→ What you need to do
Return every line of the records below verbatim, with no pictures in the copy.

→ Recorded information
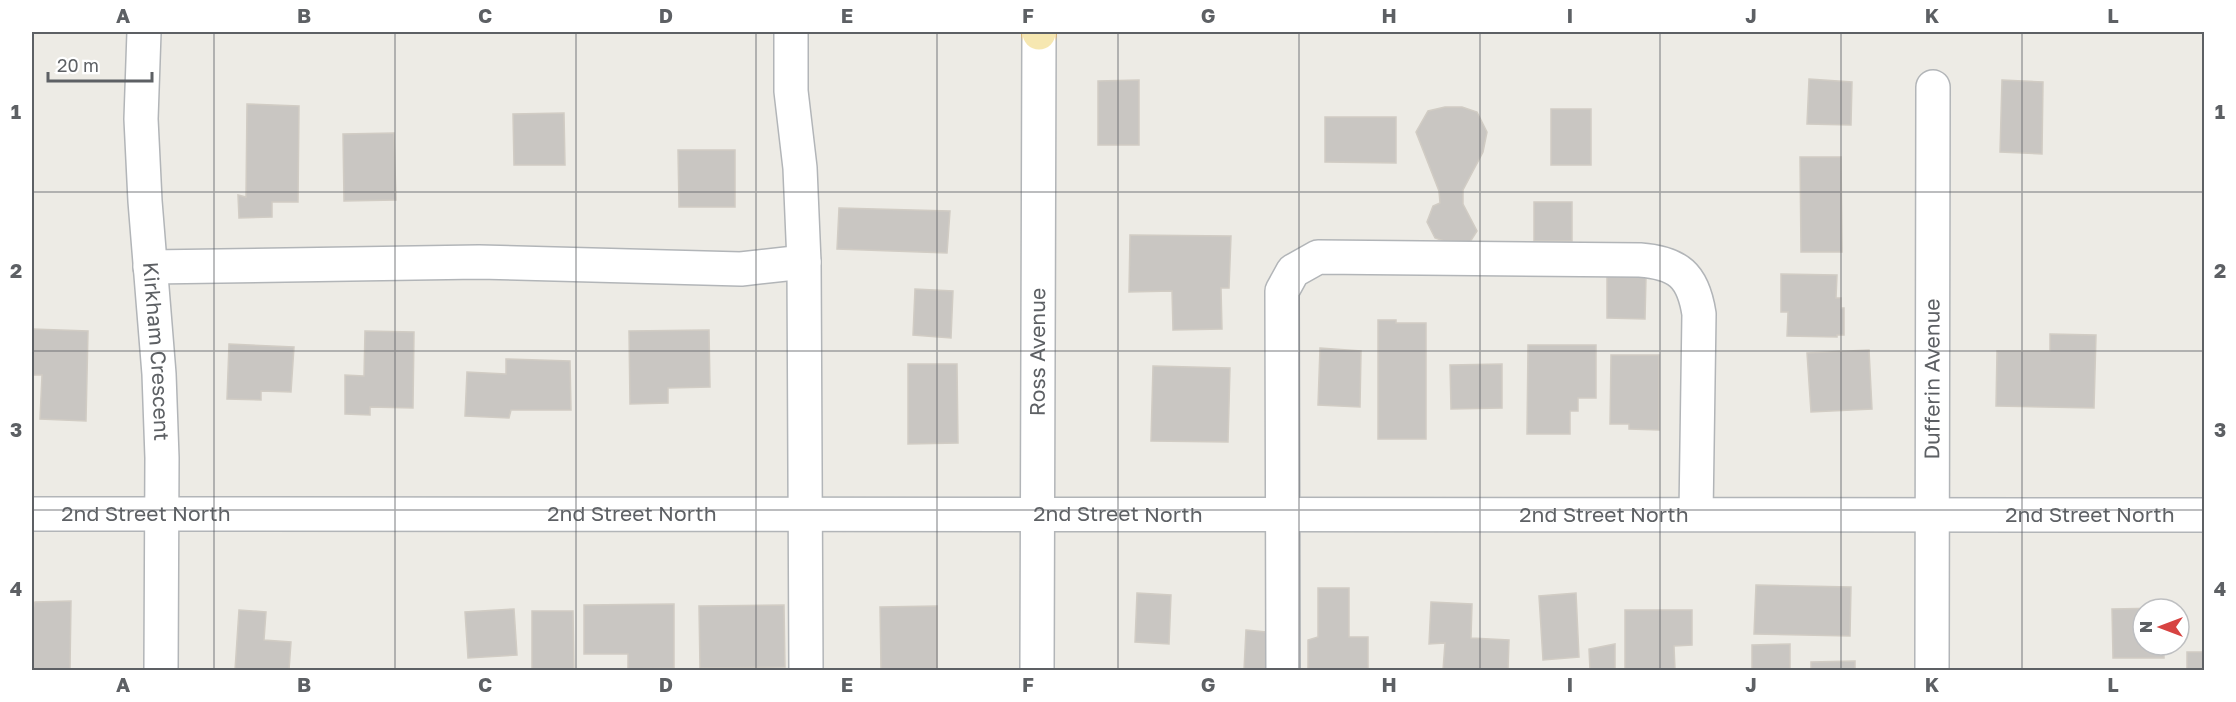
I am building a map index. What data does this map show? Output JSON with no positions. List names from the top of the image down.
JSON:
{
  "streets": {
    "street": [
      "Kirkham Crescent",
      "Ross Avenue",
      "Dufferin Avenue",
      "2nd Street North"
    ]
  },
  "crossings": [
    ["Kirkham Crescent", "2nd Street North"],
    ["Ross Avenue", "2nd Street North"],
    ["Dufferin Avenue", "2nd Street North"]
  ],
  "scale_bar": "20 m",
  "north": "left",
  "grid": {
    "columns": [
      "A",
      "B",
      "C",
      "D",
      "E",
      "F",
      "G",
      "H",
      "I",
      "J",
      "K",
      "L"
    ],
    "rows": [
      "1",
      "2",
      "3",
      "4"
    ]
  }
}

→ Solution
I am building a map index. What data does this map show? Output JSON with no positions. List names from the top of the image down.
JSON:
{
  "streets": {
    "street": [
      "Kirkham Crescent",
      "Ross Avenue",
      "Dufferin Avenue",
      "2nd Street North"
    ]
  },
  "crossings": [
    ["Kirkham Crescent", "2nd Street North"],
    ["Ross Avenue", "2nd Street North"],
    ["Dufferin Avenue", "2nd Street North"]
  ],
  "scale_bar": "20 m",
  "north": "left",
  "grid": {
    "columns": [
      "A",
      "B",
      "C",
      "D",
      "E",
      "F",
      "G",
      "H",
      "I",
      "J",
      "K",
      "L"
    ],
    "rows": [
      "1",
      "2",
      "3",
      "4"
    ]
  }
}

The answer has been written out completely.